------ ENTRIES SHOWN
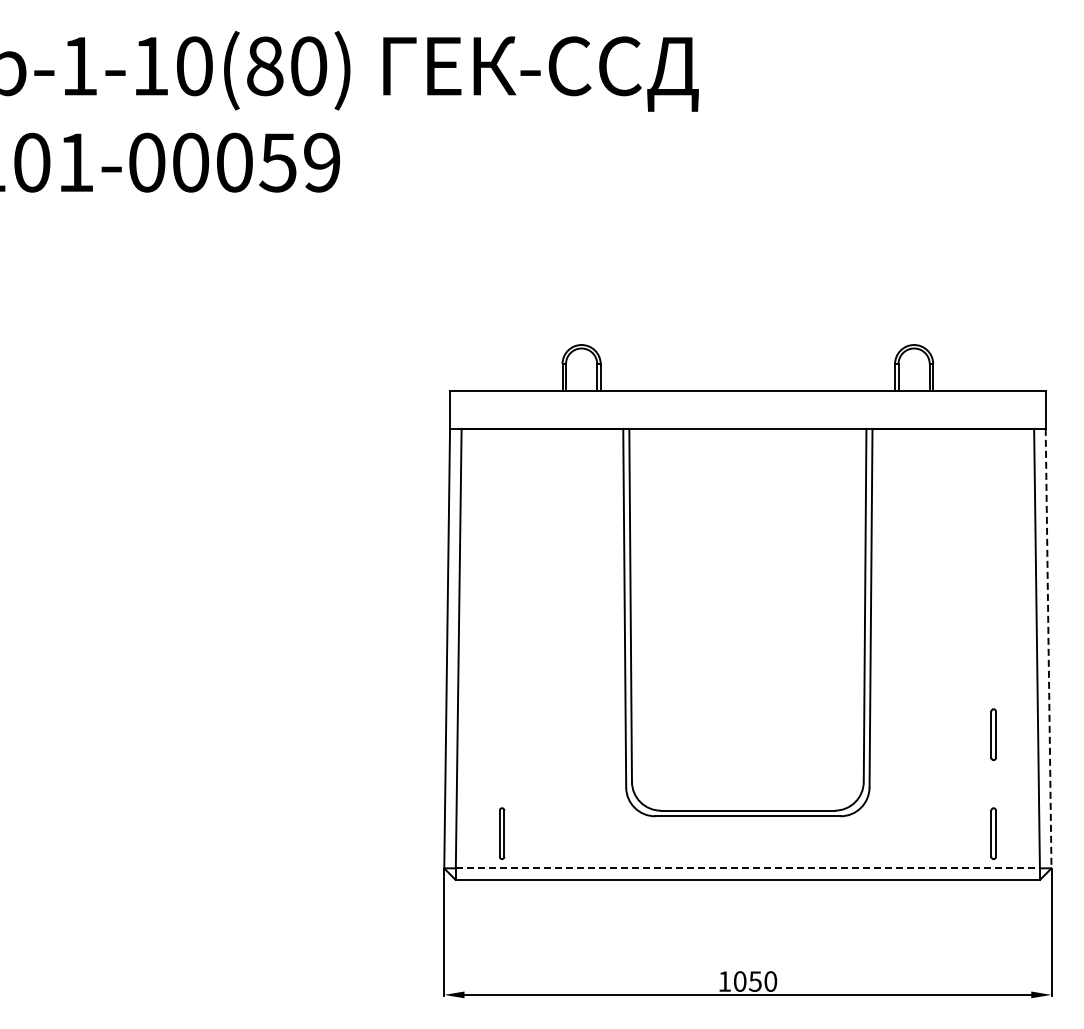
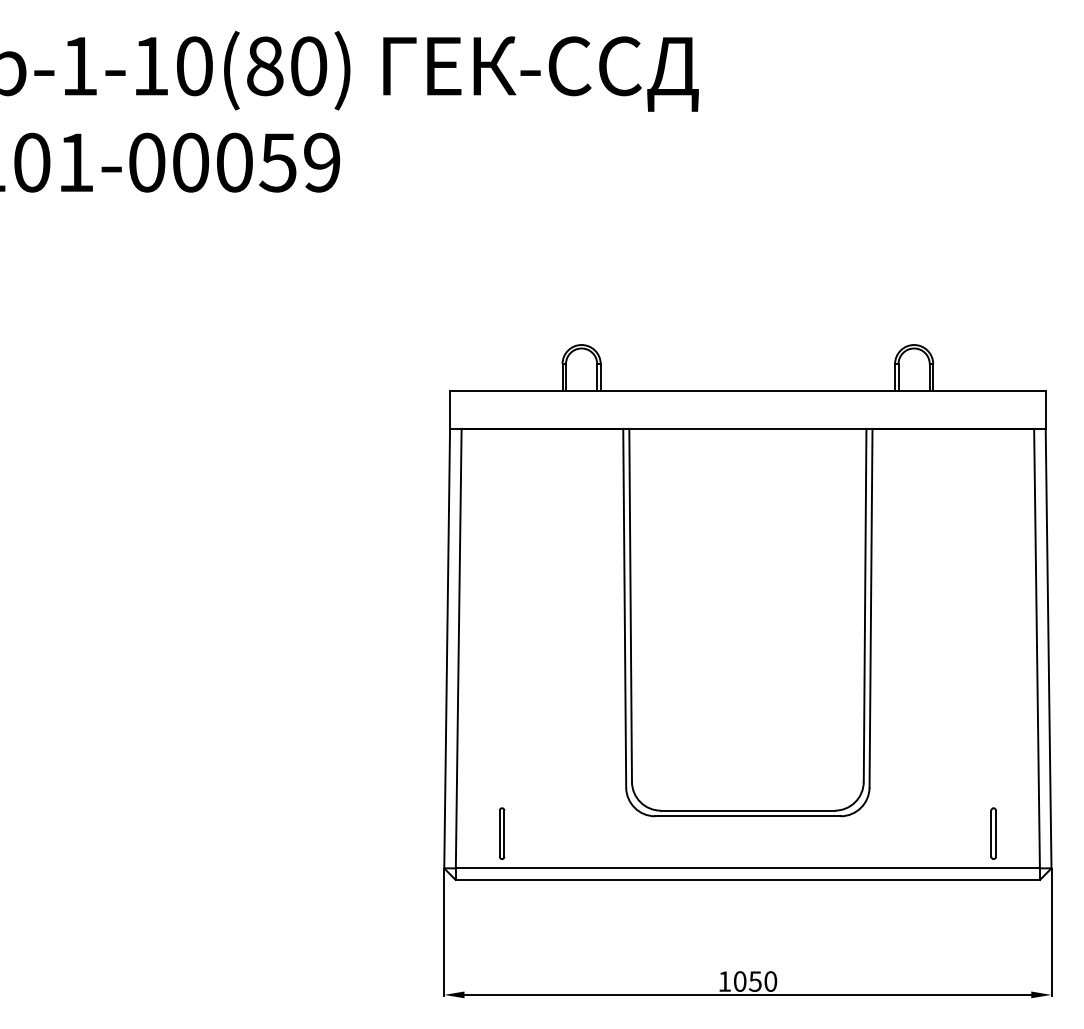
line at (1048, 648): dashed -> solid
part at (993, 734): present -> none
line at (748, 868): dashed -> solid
------------
------ ENTRIES SHOWN
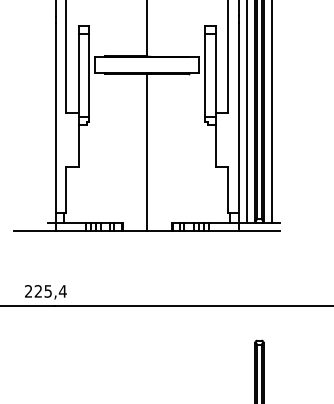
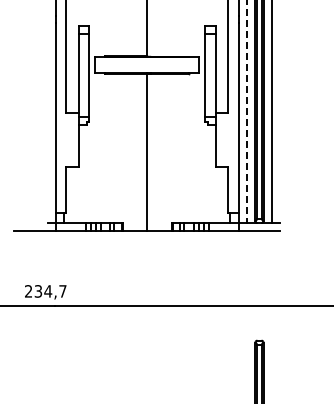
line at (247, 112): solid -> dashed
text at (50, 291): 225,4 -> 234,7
------------
WRITTEN PROBLEM — Count the lines in the entries above that contain the string "dashed". Reply with the number alone.

THE REPLY — 3